Common Sense Home Good News Letter 9/3/23

“September dawned as a golden month. Sunflowers planted by wild birds romped around the edges of the gardens; while wild goldenrod, primrose, sowthistle, and butter-and-eggs painted bold swaths through the uncultivated areas. Here and there in the gardens, calendula and black-eyed Susans punctuated the crazy quilt garden beds. The trees and shrubs were ornamented with patches of amber, flax, and auburn, and the late summer apples swelled and blushed, ready for harvest.” – Laurie Neverman, September 2023

It feels like Mother Nature forgot that fall is on the way today, the temperature is around 90F (our average for this time of year is 76). The plants know what’s coming, though, as does the wildlife.

The skies have been filled with migrating birds, and pockets of color are popping up on the trees and shrubs.

While some parts of the gardens are still chugging along, others are fading, wrapping up the season. Our first fall frost typically comes around the end of September, so this is the busiest part of the harvest season as we gather everything before the chill moves in.

There was a bumper crop of pears and apples this year, so we’re trying out some new recipes. I was really impressed by the lack of pests on some of the apples.

Like most orchards, we have some trouble with worms and other pests. Usually we trim around the damage or use some of the foliar sprays from The Organic Apple Grower book, or both. This year so much time was taken up with watering during the drought conditions that the sprays never happened.

I don’t know if it’s the dry conditions, the mulch, the feeding, the ducks and chickens providing pest control, the biodiversity and general health of the land, or something else, but several of the apple trees have nearly blemish free fruit. Others still have some damage, so I can’t offer “one cool trick” to share with you, but we’re keeping watch and taking notes. I’ll share updates either on the site or in future newsletters.

The guys have started sheathing the new outbuilding. It’s slow going because August’s regular work schedule has been pretty hectic, but they are making progress. We need to have it buttoned up before winter so there’s more room for the flocks in the original outbuilding.

During the summer, the meat birds take over the main coop, and the laying hens move out to portable coops around the land (including in the orchard). The duck patrol is in the other part of the building. In winter, after the meat birds are gone, the hens move back to the main coop.

With the extra members of the duck patrol hatching this year, the duck area is getting quite full. It’s not bad now when they spend most of their time outside, but with limited daylight and more time stuck indoors, they need more space.

After the sheathing is done, we’ll need to round up some friends for the truss raising, which should be interesting.
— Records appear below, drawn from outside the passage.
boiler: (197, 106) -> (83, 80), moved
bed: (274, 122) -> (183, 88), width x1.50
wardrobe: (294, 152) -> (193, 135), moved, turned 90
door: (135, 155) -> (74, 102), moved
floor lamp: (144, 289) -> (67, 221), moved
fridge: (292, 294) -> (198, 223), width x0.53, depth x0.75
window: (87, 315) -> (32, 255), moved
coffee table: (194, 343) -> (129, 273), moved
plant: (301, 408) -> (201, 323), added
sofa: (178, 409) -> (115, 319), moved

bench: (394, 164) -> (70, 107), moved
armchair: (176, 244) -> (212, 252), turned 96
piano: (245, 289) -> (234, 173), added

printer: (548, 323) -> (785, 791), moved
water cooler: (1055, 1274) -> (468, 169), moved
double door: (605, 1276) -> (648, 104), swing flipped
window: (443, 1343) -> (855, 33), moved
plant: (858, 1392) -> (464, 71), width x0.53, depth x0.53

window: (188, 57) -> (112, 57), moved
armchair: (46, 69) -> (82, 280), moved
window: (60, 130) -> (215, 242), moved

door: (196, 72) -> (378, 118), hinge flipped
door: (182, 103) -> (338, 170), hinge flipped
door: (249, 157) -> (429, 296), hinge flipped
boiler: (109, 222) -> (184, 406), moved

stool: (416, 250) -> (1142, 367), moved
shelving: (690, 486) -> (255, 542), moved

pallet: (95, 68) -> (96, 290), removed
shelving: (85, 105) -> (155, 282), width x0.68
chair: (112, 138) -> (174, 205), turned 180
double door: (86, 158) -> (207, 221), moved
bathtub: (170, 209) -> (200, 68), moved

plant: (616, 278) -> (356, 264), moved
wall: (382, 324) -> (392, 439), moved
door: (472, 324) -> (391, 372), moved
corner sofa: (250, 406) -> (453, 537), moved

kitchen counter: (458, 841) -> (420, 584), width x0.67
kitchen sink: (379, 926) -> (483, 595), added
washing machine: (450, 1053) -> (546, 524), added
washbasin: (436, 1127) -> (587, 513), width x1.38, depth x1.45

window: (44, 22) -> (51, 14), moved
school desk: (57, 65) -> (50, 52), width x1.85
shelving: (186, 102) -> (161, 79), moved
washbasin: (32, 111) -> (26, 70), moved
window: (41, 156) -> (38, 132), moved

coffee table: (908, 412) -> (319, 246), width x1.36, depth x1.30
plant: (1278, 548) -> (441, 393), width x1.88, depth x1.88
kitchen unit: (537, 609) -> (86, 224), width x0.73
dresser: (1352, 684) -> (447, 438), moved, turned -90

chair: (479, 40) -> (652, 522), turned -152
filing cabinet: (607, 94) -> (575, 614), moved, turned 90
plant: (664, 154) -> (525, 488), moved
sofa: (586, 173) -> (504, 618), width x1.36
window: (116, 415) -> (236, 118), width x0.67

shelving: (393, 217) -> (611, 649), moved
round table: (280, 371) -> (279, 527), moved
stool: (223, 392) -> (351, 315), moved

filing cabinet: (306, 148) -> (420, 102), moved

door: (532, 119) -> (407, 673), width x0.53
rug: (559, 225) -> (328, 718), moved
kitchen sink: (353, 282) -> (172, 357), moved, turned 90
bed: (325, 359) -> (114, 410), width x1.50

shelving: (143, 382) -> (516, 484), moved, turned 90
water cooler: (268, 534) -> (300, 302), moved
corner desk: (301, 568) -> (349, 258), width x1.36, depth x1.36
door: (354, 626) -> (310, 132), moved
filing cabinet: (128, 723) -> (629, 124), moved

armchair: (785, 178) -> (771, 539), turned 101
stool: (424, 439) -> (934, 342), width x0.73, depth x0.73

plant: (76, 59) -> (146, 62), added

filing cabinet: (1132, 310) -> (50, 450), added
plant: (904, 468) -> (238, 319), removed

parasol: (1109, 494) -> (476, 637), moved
Wish us luck!

All our best to you and yours,

Laurie, and August IV, August V, and Duncan

This week’s featured articles…

This is a fun new recipe I tried out to use up some of the apple and pear bounty – ​carrot cake jam​.

Calling all the adventurous eaters… Fall is a great time to harvest burdock roots (also known as gobo root). They are good in soups and stews and stir fries. ​Learn how to identify and forage for burdock here.​

Fall is a good time to watch for sales as the harvest comes in. In this article, we share ​how to store rice long term​. Note – white rice and wild rice store better than brown rice or colored rice.

The Ant People…

I found this story/connection interesting, and I hope you do, too.

A while back, we were watching the Ancient Apocalypse series with Graham Hancock. During the series, Mr. Hancock discussed vast underground dwellings in Turkey that may date back over ten thousand years to a global cataclysm.

It appears that these dwelling were sheltered in for a very long time, which begs the question (at least to me), “How did they feed themselves?”

Food stores only last so long, and geological records indicate that whatever happened (I’ve read a number of books about this time period, too), the impact lasted for many years, and left scorched earth over much of the planet, followed by ice ages. (It’s possible to grow healthy plants without light, but that’s a story for another time.)

On the opposite side of the planet, the Hopi Indians in the high desert of Arizona have a legend about the Ant People. As the legend goes, the Ant People rescued the Hopi twice, when the world was destroyed by fire, and again when the world was destroyed by ice. They shared food, and taught the Hopi how to grow and store food.

The Hopi word for “ant” is also anu, and the Hopi root word naki means “friends.” Thus, the Hopi Anu-naki, or “ant friends,” may have been the same as the Sumerian Annunaki.